Dataset entries:
---
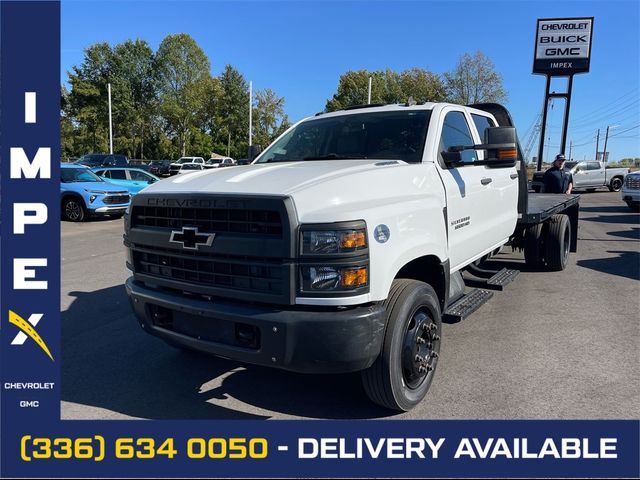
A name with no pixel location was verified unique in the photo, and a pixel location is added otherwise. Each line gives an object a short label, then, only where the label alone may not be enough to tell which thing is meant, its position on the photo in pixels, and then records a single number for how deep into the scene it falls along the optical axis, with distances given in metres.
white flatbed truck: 2.73
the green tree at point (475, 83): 41.00
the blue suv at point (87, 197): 14.11
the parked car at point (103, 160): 30.45
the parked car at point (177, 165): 37.41
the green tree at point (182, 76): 57.22
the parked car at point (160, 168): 38.00
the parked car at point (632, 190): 16.45
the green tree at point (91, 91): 53.78
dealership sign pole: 22.50
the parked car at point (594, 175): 26.55
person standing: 10.70
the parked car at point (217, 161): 40.14
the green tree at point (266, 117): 57.66
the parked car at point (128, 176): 16.00
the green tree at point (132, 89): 55.06
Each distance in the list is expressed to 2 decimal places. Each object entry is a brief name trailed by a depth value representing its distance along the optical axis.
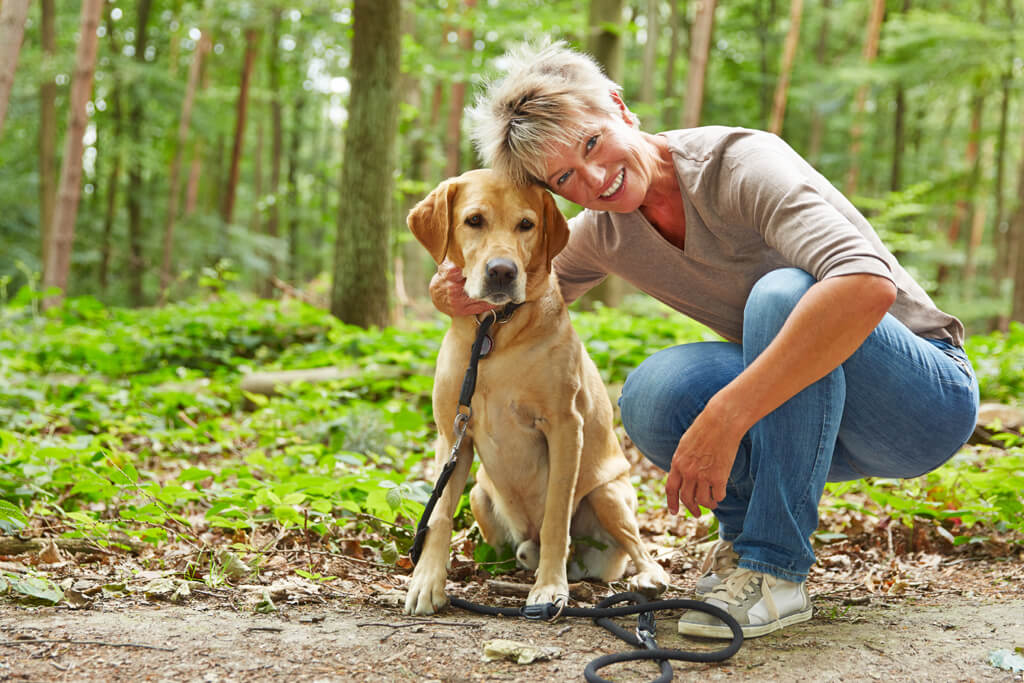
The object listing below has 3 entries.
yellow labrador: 2.50
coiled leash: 1.93
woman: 2.02
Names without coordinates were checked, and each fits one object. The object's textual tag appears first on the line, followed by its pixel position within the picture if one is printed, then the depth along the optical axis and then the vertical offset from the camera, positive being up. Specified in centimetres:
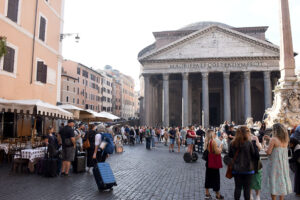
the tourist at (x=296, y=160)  452 -58
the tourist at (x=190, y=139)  958 -49
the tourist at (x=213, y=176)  433 -86
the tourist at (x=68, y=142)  624 -42
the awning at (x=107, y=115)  1310 +56
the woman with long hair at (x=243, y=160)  363 -49
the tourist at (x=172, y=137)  1311 -55
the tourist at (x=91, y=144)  685 -51
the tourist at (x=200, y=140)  1183 -62
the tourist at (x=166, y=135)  1783 -61
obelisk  937 +175
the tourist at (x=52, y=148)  643 -60
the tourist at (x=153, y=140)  1527 -84
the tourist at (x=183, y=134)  1585 -47
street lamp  1431 +524
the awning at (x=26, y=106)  767 +57
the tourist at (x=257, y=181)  401 -87
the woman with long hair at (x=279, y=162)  381 -53
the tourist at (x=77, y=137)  752 -35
---
What is needed: Using the data above, copy exactly the lines from the one containing "Each distance in" to the one containing "Names without coordinates", inclusive. Exclude the pictures.

Expected output:
Each distance in the list is expressed to 2 decimal places. Each object entry is a brief name trailed by a depth value representing its distance along the optical axis.
The object listing below has 3 entries.
yellow labrador: 2.50
coiled leash: 1.93
woman: 2.02
Names without coordinates were checked, and each fits one object. The object's textual tag appears first on the line, followed by its pixel position within the picture if one is printed, then the depth along the optical axis and then the vertical offset from the camera, positive being up. Specified in centimetres:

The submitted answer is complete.